• [ACTIVITY] In the data below, which lines hold "nose"? Copy every one.

• [INPUT RECORDS]
+ + + + +
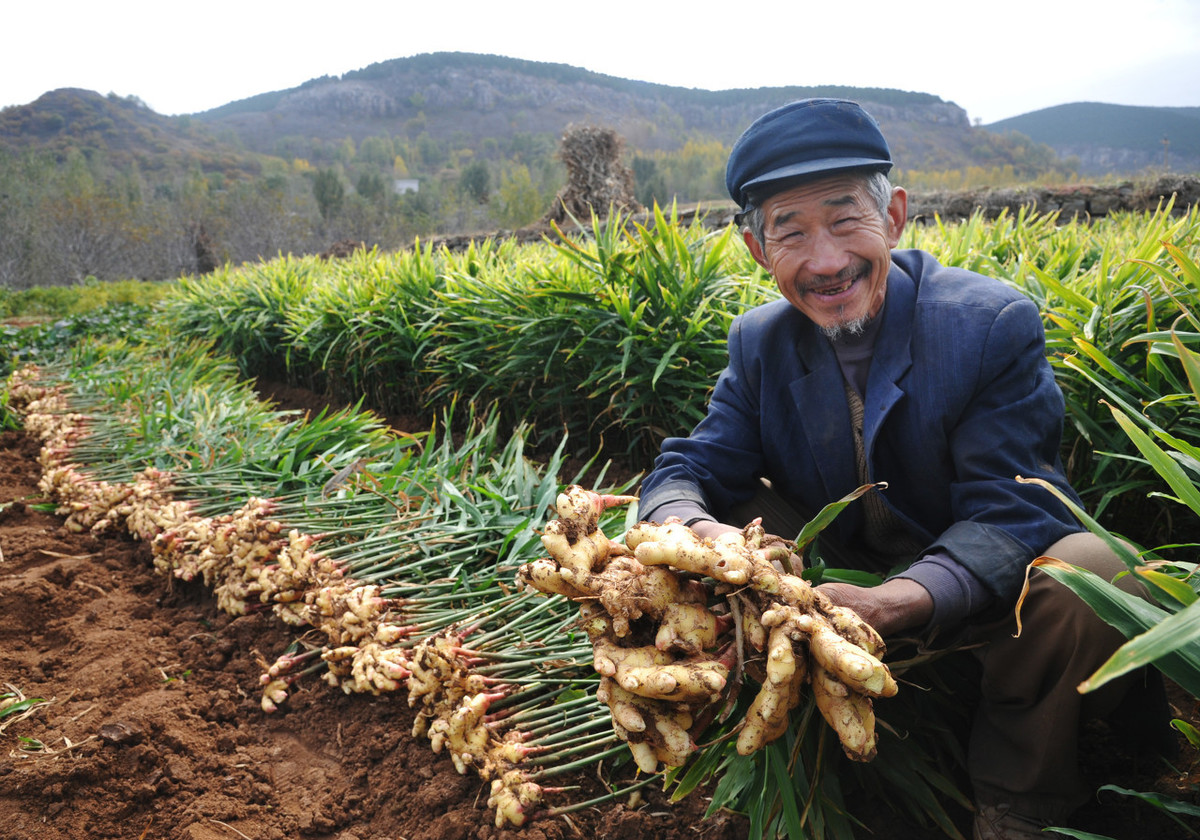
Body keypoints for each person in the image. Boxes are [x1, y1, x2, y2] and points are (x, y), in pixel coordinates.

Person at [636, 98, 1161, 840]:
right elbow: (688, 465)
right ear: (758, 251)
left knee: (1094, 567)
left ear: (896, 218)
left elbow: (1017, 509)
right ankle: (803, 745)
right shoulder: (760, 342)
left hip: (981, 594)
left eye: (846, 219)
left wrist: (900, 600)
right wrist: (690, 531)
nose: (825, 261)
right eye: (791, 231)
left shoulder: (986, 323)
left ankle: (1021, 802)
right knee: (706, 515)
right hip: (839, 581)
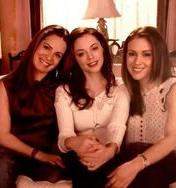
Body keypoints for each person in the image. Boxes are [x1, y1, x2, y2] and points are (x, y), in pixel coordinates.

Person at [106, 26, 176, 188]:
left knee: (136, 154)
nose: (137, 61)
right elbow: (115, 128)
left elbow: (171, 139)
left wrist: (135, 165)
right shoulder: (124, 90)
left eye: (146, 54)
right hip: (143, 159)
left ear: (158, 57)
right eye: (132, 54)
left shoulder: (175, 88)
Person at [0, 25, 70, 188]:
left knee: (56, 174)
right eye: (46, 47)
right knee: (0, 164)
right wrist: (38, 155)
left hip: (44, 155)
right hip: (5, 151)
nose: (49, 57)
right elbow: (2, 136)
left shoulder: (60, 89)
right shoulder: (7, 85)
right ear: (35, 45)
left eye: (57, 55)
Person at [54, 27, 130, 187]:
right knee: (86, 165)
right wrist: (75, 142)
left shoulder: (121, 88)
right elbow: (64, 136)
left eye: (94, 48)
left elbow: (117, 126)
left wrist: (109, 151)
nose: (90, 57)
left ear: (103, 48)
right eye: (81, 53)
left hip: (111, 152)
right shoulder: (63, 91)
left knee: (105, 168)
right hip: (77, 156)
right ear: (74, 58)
+ + + + +
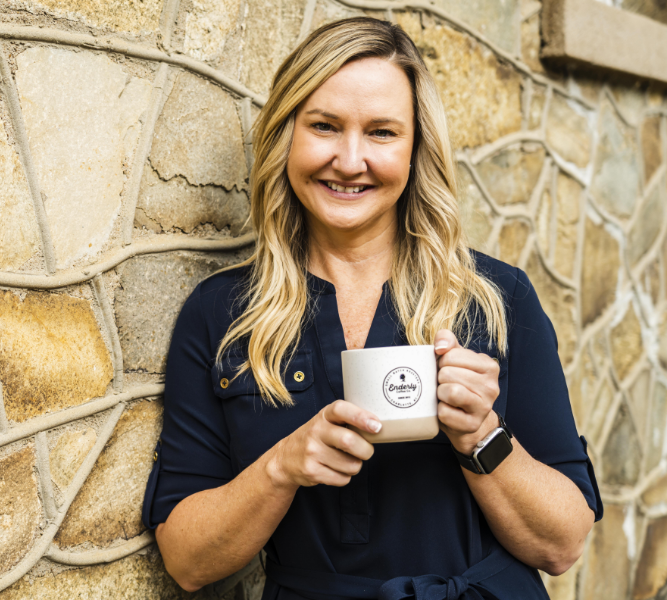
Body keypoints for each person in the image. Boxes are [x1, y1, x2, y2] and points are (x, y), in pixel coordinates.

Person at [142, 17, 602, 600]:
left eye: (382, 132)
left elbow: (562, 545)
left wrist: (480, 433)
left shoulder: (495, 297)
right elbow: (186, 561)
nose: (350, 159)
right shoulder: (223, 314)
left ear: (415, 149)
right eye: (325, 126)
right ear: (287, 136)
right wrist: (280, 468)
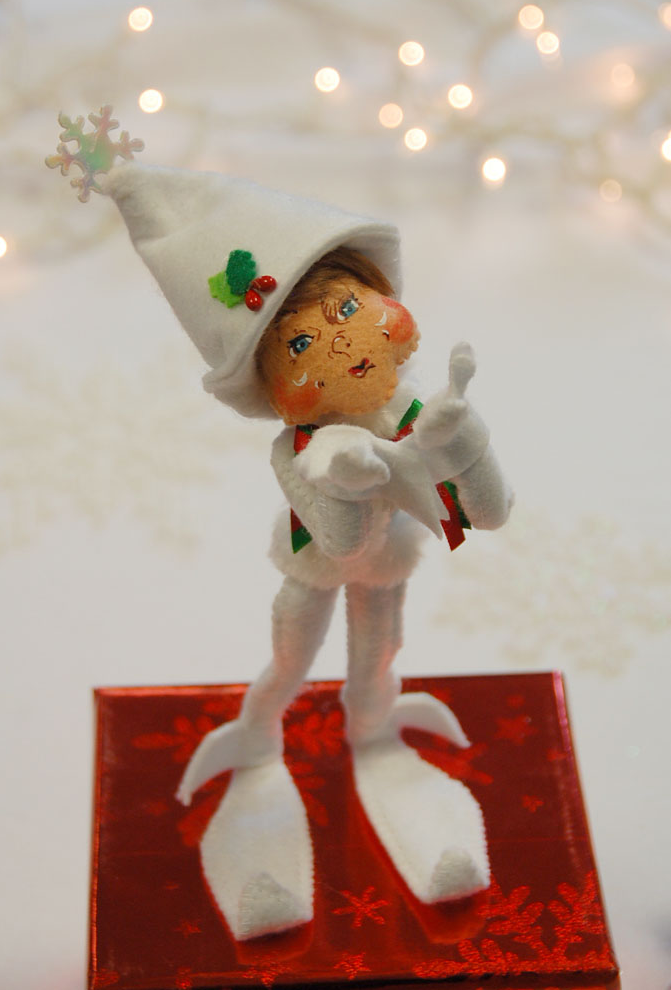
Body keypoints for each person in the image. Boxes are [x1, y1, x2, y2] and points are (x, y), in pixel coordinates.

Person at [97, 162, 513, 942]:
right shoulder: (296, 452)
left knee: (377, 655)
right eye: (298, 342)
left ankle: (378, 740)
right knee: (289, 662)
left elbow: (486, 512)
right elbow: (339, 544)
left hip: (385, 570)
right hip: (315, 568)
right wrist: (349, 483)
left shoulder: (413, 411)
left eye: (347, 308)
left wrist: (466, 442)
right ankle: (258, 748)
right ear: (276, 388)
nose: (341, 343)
+ + + + +
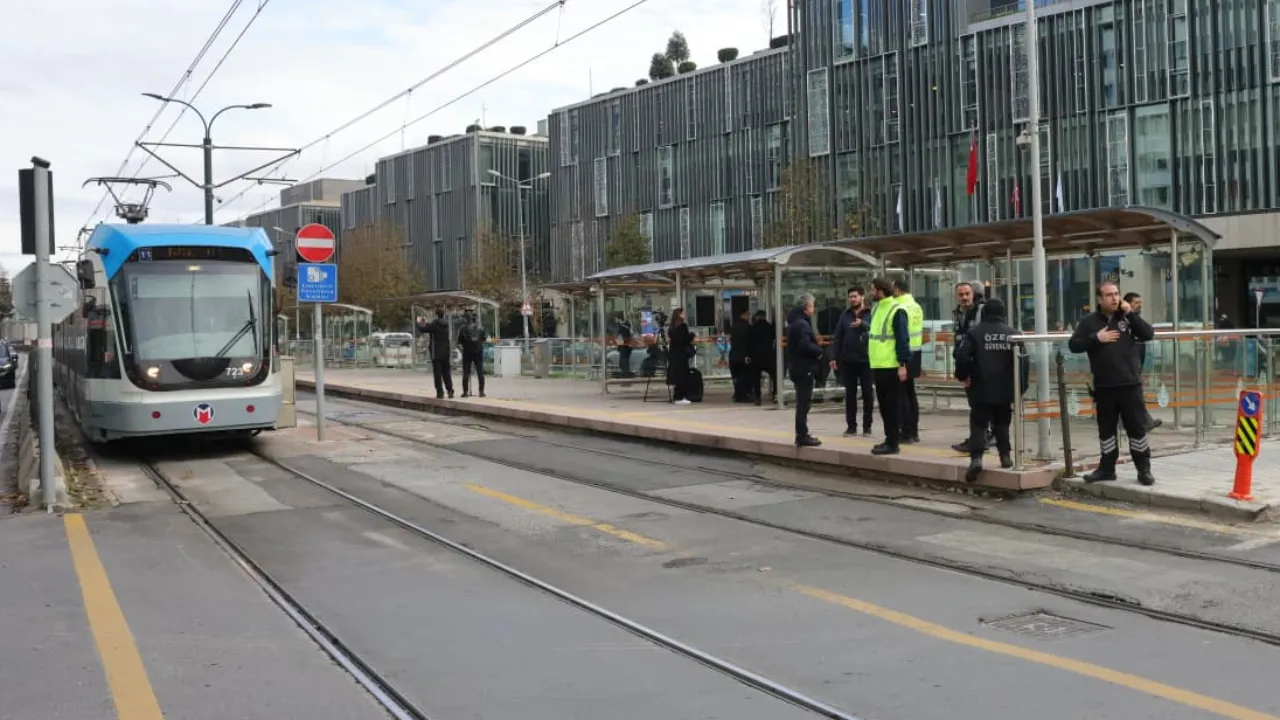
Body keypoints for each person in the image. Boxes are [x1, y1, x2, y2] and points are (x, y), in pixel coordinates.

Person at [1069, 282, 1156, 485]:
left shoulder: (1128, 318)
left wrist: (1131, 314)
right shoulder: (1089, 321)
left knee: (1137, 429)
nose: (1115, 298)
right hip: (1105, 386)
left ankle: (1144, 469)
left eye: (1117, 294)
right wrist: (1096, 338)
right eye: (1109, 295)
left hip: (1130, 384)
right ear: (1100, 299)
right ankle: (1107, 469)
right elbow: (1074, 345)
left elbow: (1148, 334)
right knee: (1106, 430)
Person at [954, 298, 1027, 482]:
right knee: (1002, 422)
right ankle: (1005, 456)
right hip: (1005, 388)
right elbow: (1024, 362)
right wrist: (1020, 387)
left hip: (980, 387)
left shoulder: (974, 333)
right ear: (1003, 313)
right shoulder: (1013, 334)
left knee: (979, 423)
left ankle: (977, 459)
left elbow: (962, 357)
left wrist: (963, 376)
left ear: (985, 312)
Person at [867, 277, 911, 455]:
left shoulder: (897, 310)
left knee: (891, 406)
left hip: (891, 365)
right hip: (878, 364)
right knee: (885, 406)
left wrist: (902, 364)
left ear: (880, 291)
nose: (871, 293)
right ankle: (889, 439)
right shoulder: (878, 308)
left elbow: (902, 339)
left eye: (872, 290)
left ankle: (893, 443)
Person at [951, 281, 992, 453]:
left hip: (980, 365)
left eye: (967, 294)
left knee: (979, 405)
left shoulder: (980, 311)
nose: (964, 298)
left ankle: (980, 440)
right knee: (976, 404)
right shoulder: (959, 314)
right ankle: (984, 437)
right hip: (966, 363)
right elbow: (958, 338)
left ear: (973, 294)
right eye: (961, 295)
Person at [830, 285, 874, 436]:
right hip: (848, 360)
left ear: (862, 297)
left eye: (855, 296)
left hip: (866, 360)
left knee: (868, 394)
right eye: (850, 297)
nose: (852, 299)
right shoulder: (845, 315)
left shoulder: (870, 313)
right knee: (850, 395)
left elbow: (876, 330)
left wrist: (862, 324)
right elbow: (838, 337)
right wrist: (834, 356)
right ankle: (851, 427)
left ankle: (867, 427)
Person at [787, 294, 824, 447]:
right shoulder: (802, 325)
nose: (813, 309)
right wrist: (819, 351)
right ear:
+ + + + +
• [TASK ANSWER]
nose: (825, 261)
nose: (137, 61)
nose: (49, 57)
nose: (90, 57)
nose: (350, 159)
nose: (341, 343)
nose: (1115, 298)
nose: (871, 293)
nose: (964, 298)
nose: (852, 299)
nose: (813, 309)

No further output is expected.